Но время летело: первая минута опьянения прошла, настала вторая эпоха любви, эпоха моего перерождения. От частых бесед с Зенаидой рассеивался туман, тяготевший дотоле над моим разумом; понятия мои прояснились под влиянием ее чистой, юной, теплой, сильной души; я прозревал, как слепорожденный, когда врач срывает плеву с очей его; постепенно разверзался передо мной новый, нечаянный мир, — мир не вымыслов, не фантазий, а прекрасных истин, высоких страстей, мир изящества, поэзии, всего, что облагораживает и счастливит душу человека… С каким благоговением проникал я в его таинства! С какой гордостью восставал из угнетавшего меня ничтожества и, наконец, как пересозданный, взглянул я на мир божий!.. Все тогда преобразилось во мне и вокруг меня. Впервые ощутил я в себе мысль добродетельную и деятельную, силу воли, чувство изящного и в восторге пал в прах перед могуществом всезиждителя, постигнув дивное совершенство творения, загадку нашего бытия, высокое предназначение человека. Я сделался лучше, возвышеннее, добрее к людям, довольнее собой… С каждым дыханием я впивал в себя новую жизнь, я одушевлялся новым сочувствием ко всему окружавшему, и то сочувствие, сообщаясь целой природе, вызывало ее отголосок. Все дышащее и недышащее принимало привет мой, все ответствовало понятным для меня языком… Казалось, душа моя, только что родившаяся к бытию, освещала весь мир лучами красоты своей, и он, согретый ее теплотою, подобно статуе Мемноновой{41}, отзывался на первый луч ее небесною гармонией.
Прежде я не знал, как отрадна справедливая гордость самосознания, и, вопреки моему самолюбию и полной независимости, рабски зависел от мнения людского; не раз действовал против собственного убеждения из жалкого соревнования товарищам в жалкой философии, искаженной или, лучше сказать, пересозданной на бивуаках лихими наездниками и рубаками. Прежде я не подозревал даже тех утешений, которые даровал нам господь в нашем внутреннем, недремлющем я, не в том суетном потворнике страстей людских, неугомонном прославителе наших бывалых и небывалых деяний, которое в вечном разладе с совестью живет на языке и трубит всем в уши баснями, тешащими только его самого, но в строгом аргусе и судье, не покорствующем ни перед законами света, ни перед велениями судьбы, в непреклонном неподкупном хранителе небесного зерна, напутного дара божия при вступлении нашем в жизнь, которое, не заглохнув в тернии и уцелев от хищных птиц, зреет в груди человека на опору ему в угнетении, на радость и спокойствие в самых горьких бедах.

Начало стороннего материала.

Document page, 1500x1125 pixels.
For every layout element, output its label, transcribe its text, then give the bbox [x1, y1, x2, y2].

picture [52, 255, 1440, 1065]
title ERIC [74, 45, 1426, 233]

Изредка, еще в первое время моей юности, при взгляде на стройное величие природы или при сочувствии к творениям великих поэтов, я ощущал в себе тайное беспокойство, тоску по чему-то родному. Мне приходило желание стряхнуть с себя гнет жизни существенной и искать приюта в сферах, менее подвластных расчетам, искательствам, в сферах, свободных от тиранства, мод и приличий, от их глупцов-законодателей, от рабской точности их мудрецов-исполнителей; но то было желание темное, мимолетное, сходное с тем безотчетным чувством, которое я испытывал во Швейцарии, когда, бродя в горах, усталый и одинокий, склонялся случайно с выси заоблачной над бездною и, обвеянный могильной тишиной, мраком бездонной глубины, не изведанной от дня мироздания, порывался ринуться в недра ее, с чудным замиранием в груди, с трепетом, будто предвещающим блаженство. Желание то, едва мелькая в идее без формы и без сил к исполнению, разлеталось при самом рождении; вторая мысль снова увлекала меня в водоворот, не менее опасный, но не столь ясно видимый, жизни и света.
Впоследствии даже эти порывы стихли в душе моей; чувство прекрасного остывало в ней от беспрестанных столкновений с людьми глухо-слепыми для всего возвышенного и изящного; благородные понятия мои притуплялись, идеи суживались и, наконец, совершенно ограничились тесным кругом бивуачной жизни.
Теперь в присутствии Зенаиды воскресли во мне убитые светом чувства, ожила энергия воли; мысль, так долго дремавшая под спудом убогой вседневности, проснулась, вскипела новою силой, но я не рвался уже в будущее, не томился страстным, беспокойным любопытством, которого цели мы сами не можем истолковать; при ней стихло во мне стремление к недосягаемому, не было места тоске и порывам, я все нашел, все уразумел, отдыхал, упивался настоящим, настоящее наполняло всякую минуту существования, всякую частицу моего бытия неземными утехами.